◆ **PROBLEM STATEMENT**
Copy every line of the listing below word for word, without changing anything.

◆ **LISTED ENTRIES**
◆ ◆ ◆ ◆ ◆
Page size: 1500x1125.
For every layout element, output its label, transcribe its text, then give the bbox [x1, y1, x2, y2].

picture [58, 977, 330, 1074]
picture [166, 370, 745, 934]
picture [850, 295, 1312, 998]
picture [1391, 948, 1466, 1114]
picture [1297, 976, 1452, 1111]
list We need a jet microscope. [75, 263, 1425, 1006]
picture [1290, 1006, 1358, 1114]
◆ ◆ ◆ ◆ ◆
◆ **TASK ANSWER**
Page size: 1500x1125.
For every layout element, output its label, transcribe its text, then give the bbox [x1, y1, x2, y2].

picture [58, 977, 330, 1074]
picture [166, 370, 745, 934]
picture [850, 295, 1312, 998]
picture [1391, 948, 1466, 1114]
picture [1297, 976, 1452, 1111]
list We need a jet microscope. [75, 263, 1425, 1006]
picture [1290, 1006, 1358, 1114]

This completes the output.